Prove that the four vertices of a quadrilateral,the combined equation of whose sides is $|x^2-y^2|-2(|x+y|+|x-y|)+4=0$,are concyclic.
I need to find the equations of the sides in order to get the vertices.So tried to fetch the individual equations of the edges.
I took four cases.
Case$(1):$When $x+y>0,x-y>0$
$x^2-y^2-4x+4=0\Rightarrow (x-2)^2-y^2=0\Rightarrow (x-2-y)(x-2+y)=0$
either $x+y=2$ or $x-y=2$
Case$(2):$When $x+y<0,x-y<0$
$x^2-y^2+4x+4=0\Rightarrow (x+2)^2-y^2=0\Rightarrow (x+2-y)(x+2+y)=0$
either $x+y=-2$ or $x-y=-2$
Case$(3):$When $x+y>0,x-y<0$
$y^2-x^2-4y+4=0\Rightarrow (y-2)^2-x^2=0\Rightarrow (y-2-x)(y-2+x)=0$
either $x+y=2$ or $x-y=-2$
Case$(4):$When $x+y<0,x-y>0$
$y^2-x^2+4y+4=0\Rightarrow (y+2)^2-x^2=0\Rightarrow (y+2-x)(y+2+x)=0$
either $x+y=-2$ or $x-y=2$
But i cant find the vertices of the quadrilateral and proceed further.

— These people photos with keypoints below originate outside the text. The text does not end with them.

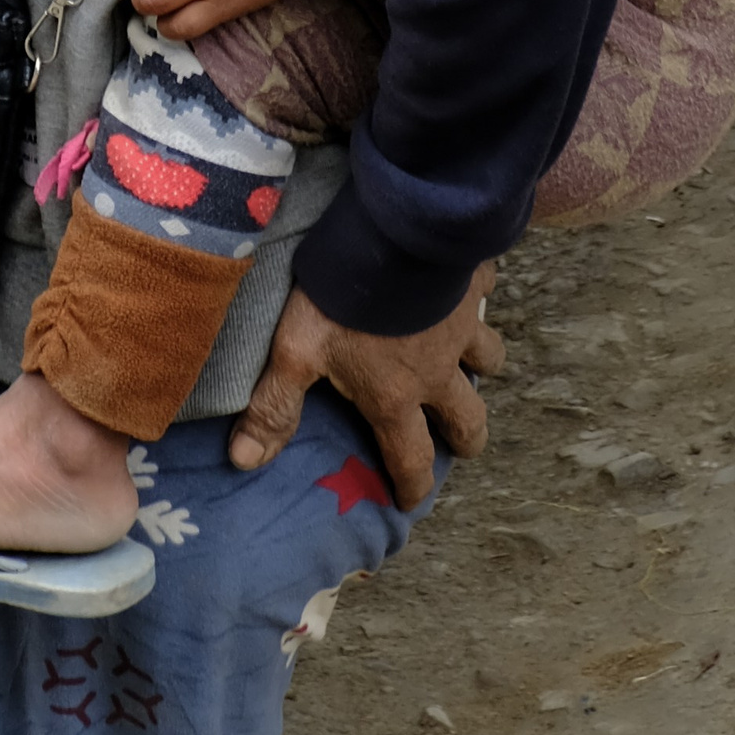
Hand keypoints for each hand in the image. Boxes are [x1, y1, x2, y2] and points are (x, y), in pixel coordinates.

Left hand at [227, 276, 505, 506]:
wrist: (392, 235)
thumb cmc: (341, 299)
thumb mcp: (296, 352)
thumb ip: (274, 407)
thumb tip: (246, 461)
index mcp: (394, 395)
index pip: (411, 457)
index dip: (413, 485)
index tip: (413, 500)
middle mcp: (437, 370)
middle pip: (468, 419)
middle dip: (465, 437)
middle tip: (460, 441)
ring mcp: (462, 327)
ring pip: (488, 359)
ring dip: (481, 366)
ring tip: (472, 364)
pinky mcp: (472, 283)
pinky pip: (486, 294)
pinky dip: (479, 295)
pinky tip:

But in the above cases,in each case i am getting 2 equations,not 4 equations.Is my method correct,if not what is the correct method.Please help me.

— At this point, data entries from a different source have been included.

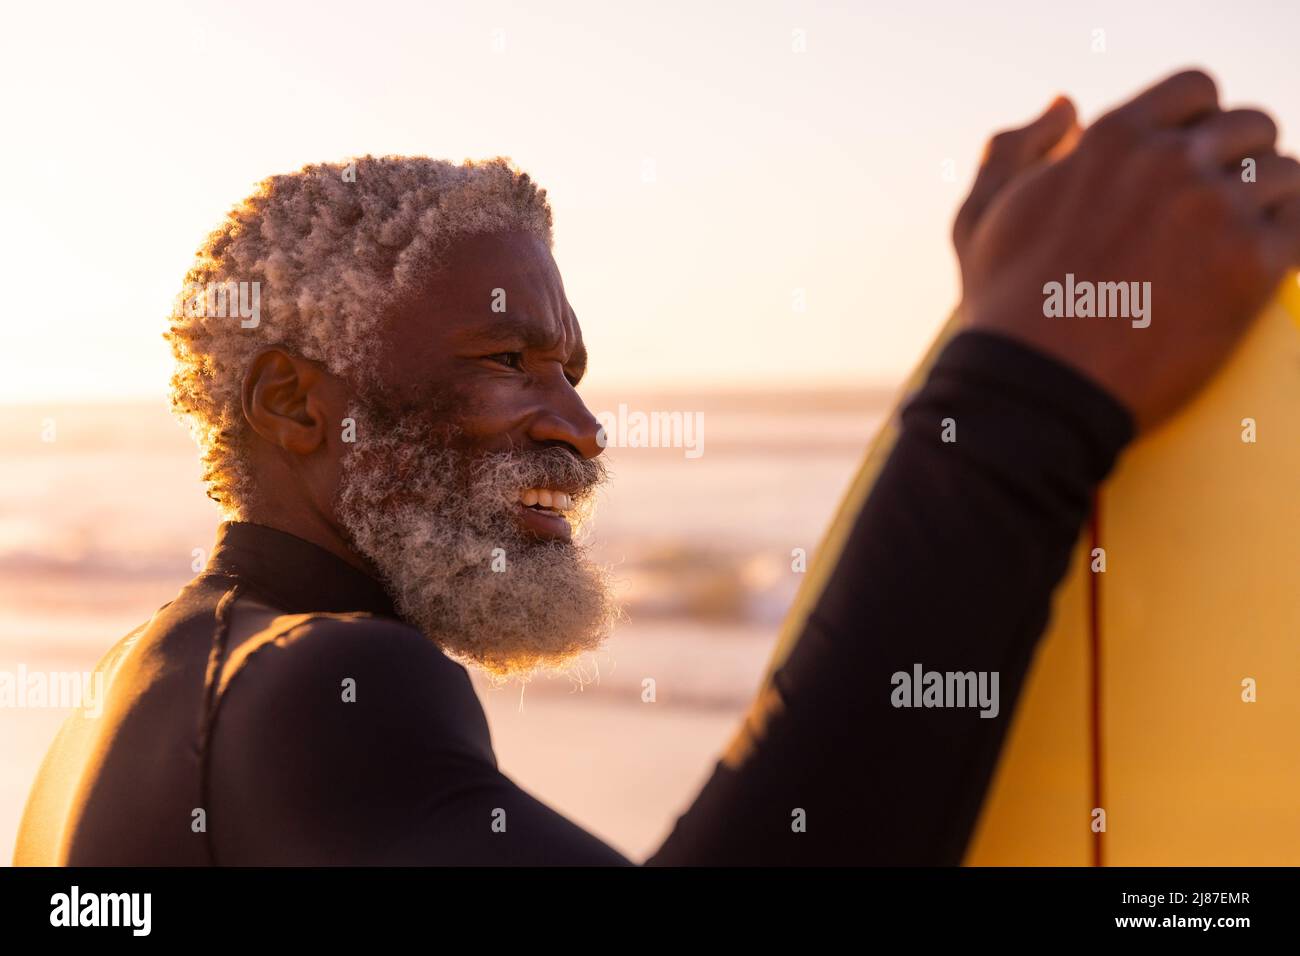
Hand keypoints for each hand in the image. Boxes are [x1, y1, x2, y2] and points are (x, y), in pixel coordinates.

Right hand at [953, 68, 1299, 431]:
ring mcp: (1216, 209)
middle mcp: (1171, 161)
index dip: (1200, 123)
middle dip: (1238, 164)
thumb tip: (1064, 106)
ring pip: (1284, 176)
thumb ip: (1014, 150)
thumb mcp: (980, 219)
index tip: (1191, 161)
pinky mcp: (1251, 264)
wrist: (1036, 389)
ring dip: (1266, 206)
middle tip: (1215, 213)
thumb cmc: (1002, 311)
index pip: (1195, 91)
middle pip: (1251, 128)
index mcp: (1111, 139)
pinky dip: (1287, 244)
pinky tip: (1257, 270)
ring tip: (1235, 247)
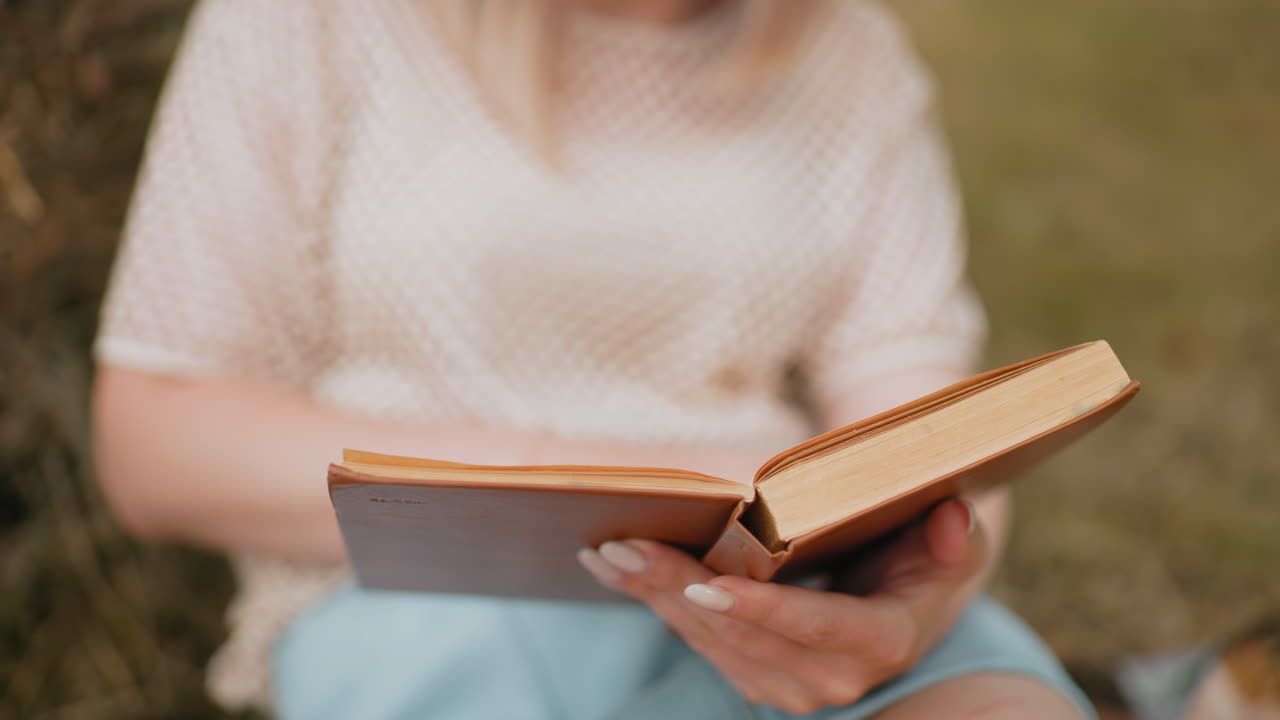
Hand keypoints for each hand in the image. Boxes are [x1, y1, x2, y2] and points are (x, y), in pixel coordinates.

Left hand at [576, 499, 991, 714]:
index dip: (762, 608)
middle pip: (742, 632)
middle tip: (624, 547)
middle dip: (679, 588)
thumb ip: (956, 538)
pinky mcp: (756, 676)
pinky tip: (616, 569)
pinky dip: (656, 603)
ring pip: (710, 640)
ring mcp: (788, 684)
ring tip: (606, 552)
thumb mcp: (957, 547)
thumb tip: (952, 521)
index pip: (815, 626)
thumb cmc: (931, 562)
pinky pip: (699, 642)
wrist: (913, 604)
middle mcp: (830, 677)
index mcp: (880, 640)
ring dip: (654, 595)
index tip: (708, 584)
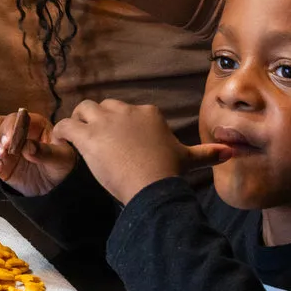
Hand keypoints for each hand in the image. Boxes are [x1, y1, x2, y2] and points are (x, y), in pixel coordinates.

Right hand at [0, 109, 78, 196]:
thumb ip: (46, 152)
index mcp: (33, 125)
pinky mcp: (0, 165)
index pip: (15, 119)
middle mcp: (15, 133)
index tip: (8, 142)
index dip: (8, 128)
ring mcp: (6, 149)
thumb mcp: (61, 158)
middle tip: (1, 154)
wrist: (58, 188)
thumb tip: (27, 147)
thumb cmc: (64, 166)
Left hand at [51, 99, 232, 204]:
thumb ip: (207, 153)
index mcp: (148, 112)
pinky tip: (60, 141)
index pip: (127, 110)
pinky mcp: (87, 134)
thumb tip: (230, 152)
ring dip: (78, 121)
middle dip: (98, 120)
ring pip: (83, 110)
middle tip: (95, 139)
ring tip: (75, 138)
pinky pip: (66, 125)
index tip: (118, 141)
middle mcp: (126, 110)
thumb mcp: (188, 159)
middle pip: (103, 106)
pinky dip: (60, 132)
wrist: (151, 184)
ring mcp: (104, 121)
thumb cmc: (169, 172)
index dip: (120, 124)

The question here is how do you define "the combined equation of the sides" of a quadrilateral ? The interpretation I used in this answer is: the quadrilateral can be determined by four lines and the set of points $(x,y)$ in these lines verifies : $$|x^2−y^2|−2(|x+y|+|x−y|)+4 $$ but we have the following equivalences : $$\begin{align}|x^2−y^2|−2(|x+y|+|x−y|)+4 =0 &\iff \left(\left|x-y\right|-2\right)\left(\left|x+y\right|-2\right)=0 \\ & \iff \left(x-y-2\right)\left(x-y+2\right)\left(x+y-2\right)\left(x+y+2\right)=0\end{align}$$ The set of points verifying the last equation is the union of four lines which can be illustrated below :
$\quad \quad \quad \quad \quad \quad \quad \quad \quad \quad \quad \quad \quad \quad $
Finally the quadrilateral defined by the four lines is concyclic.